"It's what you do as a child, and actors just never stop," the Tennessee native protests. "And I'm not that articulate as an adult. I didn't have that great of an education and I wasn't very good in school, so to be able to speak the words of Friel, or Shakespeare, or O'Neill and sound incredibly articulate for a couple of hours is a great turn-on to me."
Indeed, Jones was attracted to the production, which opened Thursday night to strong reviews, by the language of Friel's play, which is, in fact, four monologues performed in succession by three actors (Jones, Ralph Fiennes and Ian McDiarmid).

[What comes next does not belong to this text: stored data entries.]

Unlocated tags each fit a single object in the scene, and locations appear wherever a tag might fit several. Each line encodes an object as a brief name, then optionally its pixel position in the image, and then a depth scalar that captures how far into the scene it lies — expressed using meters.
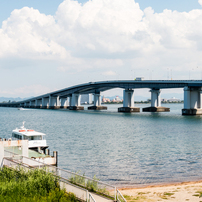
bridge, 137.00
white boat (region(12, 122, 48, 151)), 37.69
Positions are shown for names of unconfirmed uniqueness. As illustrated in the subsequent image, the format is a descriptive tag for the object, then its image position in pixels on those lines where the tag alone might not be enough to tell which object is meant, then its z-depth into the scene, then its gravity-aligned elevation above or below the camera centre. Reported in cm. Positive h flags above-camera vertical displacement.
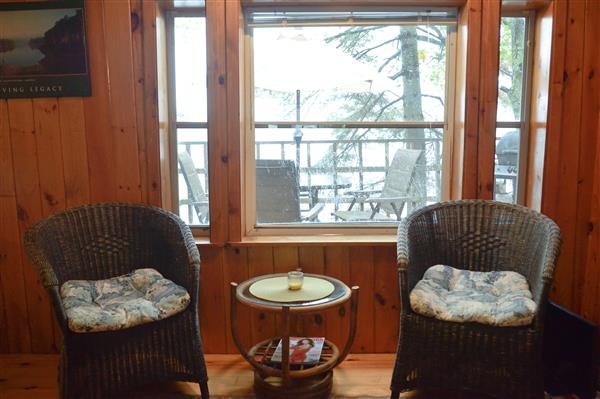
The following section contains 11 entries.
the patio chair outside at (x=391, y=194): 277 -30
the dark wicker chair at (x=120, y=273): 196 -59
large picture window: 269 +15
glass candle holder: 218 -60
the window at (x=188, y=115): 270 +15
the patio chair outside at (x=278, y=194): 279 -29
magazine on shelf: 225 -97
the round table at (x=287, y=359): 201 -97
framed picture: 248 +47
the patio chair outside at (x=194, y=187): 278 -25
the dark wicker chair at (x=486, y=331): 190 -73
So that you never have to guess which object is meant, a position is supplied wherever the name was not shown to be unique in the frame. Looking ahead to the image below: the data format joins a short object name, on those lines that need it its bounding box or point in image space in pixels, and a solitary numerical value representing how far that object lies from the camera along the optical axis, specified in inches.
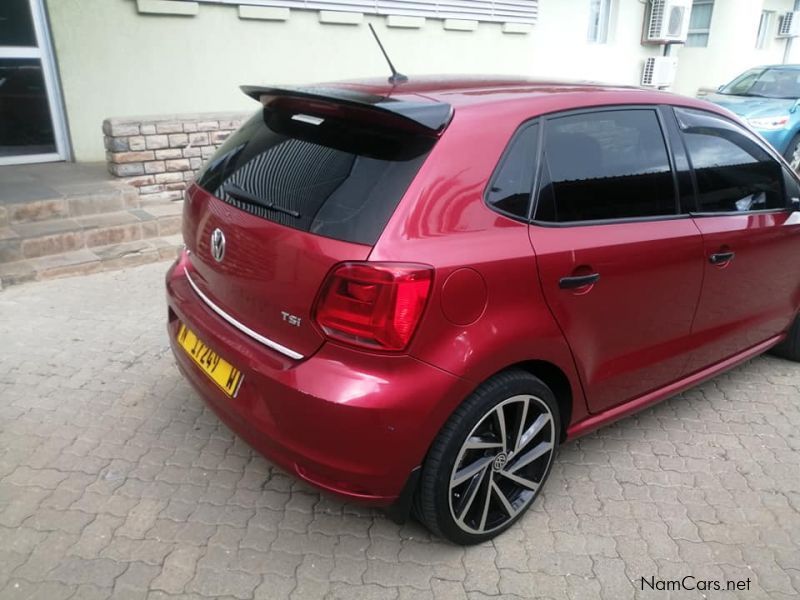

It's the tragic story of a traveling faith healer (Fiennes), who seems alternately genius and pathetic; his long-suffering and tortured wife (Jones), and his promoter, as played by a charmingly shameless McDiarmid. "I don't think I've ever worked on anything where the writing is so relentlessly gorgeous," Jones says. "The musicality of it is so strong that it was remarkably easy to learn, given its depth and intensity."
The actors didn't rehearse together, although Fiennes and McDiarmid had a head start on their parts since they starred in the Dublin production at the Gate Theater. "The other actors built up this pathological hatred of [group rehearsals] because to watch the others, even once, is kind of agony, because it's hearing a rebuttal of what the characters have created for themselves," she explains. "It's so funny — I did a photo session with the boys and had dinner with Ralph, and so I'm building literally on that thin of a foundation of them. I'm just by myself with Mr. Friel and the memory of these two men."